Collected data
_____
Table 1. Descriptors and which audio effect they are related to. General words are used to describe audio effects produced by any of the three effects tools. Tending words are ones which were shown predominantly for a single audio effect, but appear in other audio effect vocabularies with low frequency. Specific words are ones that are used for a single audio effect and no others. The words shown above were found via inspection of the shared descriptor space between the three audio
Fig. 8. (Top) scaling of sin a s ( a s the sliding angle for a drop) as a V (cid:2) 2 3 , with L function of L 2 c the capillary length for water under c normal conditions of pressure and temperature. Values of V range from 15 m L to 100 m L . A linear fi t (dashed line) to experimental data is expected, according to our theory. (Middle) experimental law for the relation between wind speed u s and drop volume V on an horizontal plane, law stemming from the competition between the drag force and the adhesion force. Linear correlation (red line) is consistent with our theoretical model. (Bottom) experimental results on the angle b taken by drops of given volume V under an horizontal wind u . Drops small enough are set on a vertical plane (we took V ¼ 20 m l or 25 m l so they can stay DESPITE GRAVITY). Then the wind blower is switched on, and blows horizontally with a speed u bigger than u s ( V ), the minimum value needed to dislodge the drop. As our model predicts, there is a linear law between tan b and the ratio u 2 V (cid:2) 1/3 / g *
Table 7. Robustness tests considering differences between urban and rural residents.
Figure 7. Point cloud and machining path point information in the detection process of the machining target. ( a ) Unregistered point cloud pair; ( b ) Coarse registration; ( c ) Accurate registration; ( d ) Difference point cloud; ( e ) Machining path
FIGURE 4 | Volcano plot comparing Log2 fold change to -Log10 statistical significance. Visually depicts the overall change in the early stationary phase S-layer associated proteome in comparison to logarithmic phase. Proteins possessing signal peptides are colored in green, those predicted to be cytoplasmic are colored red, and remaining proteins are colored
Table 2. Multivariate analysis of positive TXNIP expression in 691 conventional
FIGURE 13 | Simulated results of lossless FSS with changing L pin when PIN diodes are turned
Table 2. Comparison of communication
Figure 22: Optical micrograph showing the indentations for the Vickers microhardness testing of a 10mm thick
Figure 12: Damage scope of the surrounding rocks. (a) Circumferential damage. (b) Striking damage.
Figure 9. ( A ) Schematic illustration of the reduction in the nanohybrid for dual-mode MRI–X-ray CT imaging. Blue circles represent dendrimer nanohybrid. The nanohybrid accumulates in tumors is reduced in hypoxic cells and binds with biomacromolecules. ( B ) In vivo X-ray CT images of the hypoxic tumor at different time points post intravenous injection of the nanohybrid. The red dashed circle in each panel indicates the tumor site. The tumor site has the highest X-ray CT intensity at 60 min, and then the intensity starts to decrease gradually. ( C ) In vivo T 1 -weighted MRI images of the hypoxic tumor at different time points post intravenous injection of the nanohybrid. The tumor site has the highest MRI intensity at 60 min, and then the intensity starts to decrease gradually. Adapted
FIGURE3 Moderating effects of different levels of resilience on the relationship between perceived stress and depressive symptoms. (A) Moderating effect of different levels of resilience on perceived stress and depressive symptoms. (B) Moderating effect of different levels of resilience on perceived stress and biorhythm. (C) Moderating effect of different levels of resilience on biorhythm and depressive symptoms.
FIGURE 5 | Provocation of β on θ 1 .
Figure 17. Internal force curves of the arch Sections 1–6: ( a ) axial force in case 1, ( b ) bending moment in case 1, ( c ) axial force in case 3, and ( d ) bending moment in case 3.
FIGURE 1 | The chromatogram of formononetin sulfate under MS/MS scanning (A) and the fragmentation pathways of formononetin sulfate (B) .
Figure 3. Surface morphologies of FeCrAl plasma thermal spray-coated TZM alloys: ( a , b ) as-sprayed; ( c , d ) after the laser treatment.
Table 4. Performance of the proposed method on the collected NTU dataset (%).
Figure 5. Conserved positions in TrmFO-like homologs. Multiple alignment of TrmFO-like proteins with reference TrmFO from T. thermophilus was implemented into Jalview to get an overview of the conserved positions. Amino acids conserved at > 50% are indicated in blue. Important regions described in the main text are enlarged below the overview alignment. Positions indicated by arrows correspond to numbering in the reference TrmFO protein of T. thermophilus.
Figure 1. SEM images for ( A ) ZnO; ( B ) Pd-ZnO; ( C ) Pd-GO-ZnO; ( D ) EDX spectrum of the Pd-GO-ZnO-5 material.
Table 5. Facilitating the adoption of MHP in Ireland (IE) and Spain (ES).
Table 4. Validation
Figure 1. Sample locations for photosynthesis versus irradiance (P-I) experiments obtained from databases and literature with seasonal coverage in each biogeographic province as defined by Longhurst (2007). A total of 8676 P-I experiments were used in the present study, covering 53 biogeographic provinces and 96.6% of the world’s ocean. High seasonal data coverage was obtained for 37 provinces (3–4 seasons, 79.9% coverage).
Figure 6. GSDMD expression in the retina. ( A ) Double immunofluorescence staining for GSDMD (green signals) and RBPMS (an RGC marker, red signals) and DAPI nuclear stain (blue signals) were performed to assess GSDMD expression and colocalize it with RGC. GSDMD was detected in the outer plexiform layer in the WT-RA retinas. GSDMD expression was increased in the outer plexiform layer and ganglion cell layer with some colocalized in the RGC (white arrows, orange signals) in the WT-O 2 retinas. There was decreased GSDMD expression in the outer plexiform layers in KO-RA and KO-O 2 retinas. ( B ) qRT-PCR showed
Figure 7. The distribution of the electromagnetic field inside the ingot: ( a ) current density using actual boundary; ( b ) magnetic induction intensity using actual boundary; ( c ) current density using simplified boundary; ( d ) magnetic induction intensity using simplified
_____
* **YOUR INSTRUCTIONS**: Count every line of the data in which the word "under" appears, and report only the total.

* **EXPECTED ANSWER**: 2